Thursday, August 20, 2015

How I'm REALLY doing

I've been asked (often) lately how I'm doing... "like how are you REALLY doing?" It makes me giggle because I wonder if I'm really doing that well or if I'm getting really good at convincing people that I'm holding it together. I think the answer is both. There are days that I'm truly shocked at how "normal" life is. I'm surprised by how often I've laughed and enjoyed the day I've had. I forget how many times I feel my insides wince... at the sight of his closed bedroom door (which I pass 100 times a day), at the picture of a friend's sweet little baby that is right around the age Noah should be, when my daughter asks why baby Noah's in heaven, when I look at the kitchen counter where his daily medications used to sit. I could go on and on.

The sad fact is that I'm just getting really used to missing him. It's not that I miss him any less; in fact, sometimes I think I miss him more. I know I love him more. I feel like I live in two different realities. Noah was only physically present (outside of my belly) in my home for about 2.5 months. My days before Noah arrived were spent much the same as they are now - revolving around his big sister. We bounce back and forth between her bedroom, playroom, the living room, the bathroom, the backyard, the car, etc. over and over each day. Nothing has changed about that. So sometimes it feels like he wasn't even here. That sentence is physically painful for me to type but I would be lying if I didn't admit that. Thank God feelings are not truth.

The fight or flight portion of my brain wants to make it seem like I am fine because really nothing's changed. Life is just as it was before when it was just me, my husband, and our daughter, right? WRONG. I don't blame my brain for trying to protect me... for trying to make this whole nightmare in some way okay. The problem is it is anything but helpful and that the rest of me remembers a vastly different story.

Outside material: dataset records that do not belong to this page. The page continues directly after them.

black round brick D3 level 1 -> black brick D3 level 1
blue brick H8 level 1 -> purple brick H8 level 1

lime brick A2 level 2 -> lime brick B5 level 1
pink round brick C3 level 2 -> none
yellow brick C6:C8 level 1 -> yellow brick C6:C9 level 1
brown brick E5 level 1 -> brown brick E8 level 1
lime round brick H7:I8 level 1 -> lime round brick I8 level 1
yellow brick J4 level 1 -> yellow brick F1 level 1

I look at the pictures in my house and I see a little girl holding her baby brother. There is a door down the hall where all of his things are just as they were the day he died. I close my eyes and I see his beautiful little face looking up at me, telling me the sweetest stories I've ever heard. I have stretch marks on my hips and a dark line down my belly that still serve as proof that I carried him. I have memories of a cold, rainy Christmas day in Boston praising God that he made it through open heart surgery.

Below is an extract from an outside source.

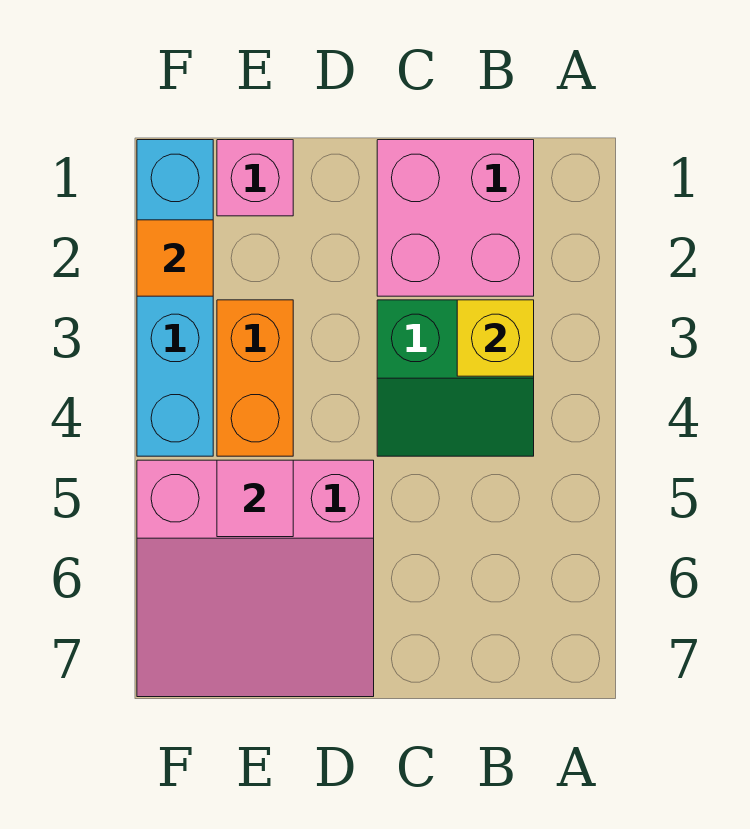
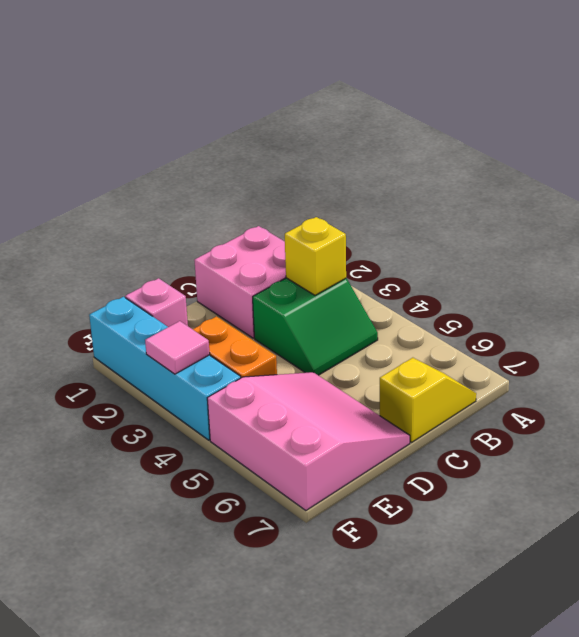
none -> yellow slope B7:C7 level 1 top C
pink slope D5:F7 level 1 top 5 -> pink slope D5:F7 level 1 top F
pink tile E5 level 2 -> pink tile F3 level 2
orange tile F2 level 2 -> none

I can feel his absence as tangibly as I can feel his sister's presence. I swear when I close my eyes he is right in front of me. I can feel my hands under his head, my kisses on his chest, the weight of his body against mine. I remember it all. It all screams "he is real!!!" And while I fully believe he is still very real, that his spirit is very much alive, and that he is enjoying all of heaven's splendor, I still wish he were here with me. I wish "normal" didn't feel so wrong. I wish there wasn't a constant awareness of the little boy who should be here with us. But at the same time, it is that awareness of his physical absence that causes me to search for him in everything I see and to turn to God for my next breath because breathing is really hard when half of your heart is gone.

If you ask me how I'm doing I will tell you that I'm okay. I'm sad and I miss my baby literally every moment of the day, but I am okay.  I'm okay because hope flutters through my heart (and sometimes through my yard) and reminds me that this is not the end. I repeat the words "I will see him again" over and over again when the days without him are long and hard. Those words fill the empty places where he should be. Those words will carry me through until they don't need to anymore.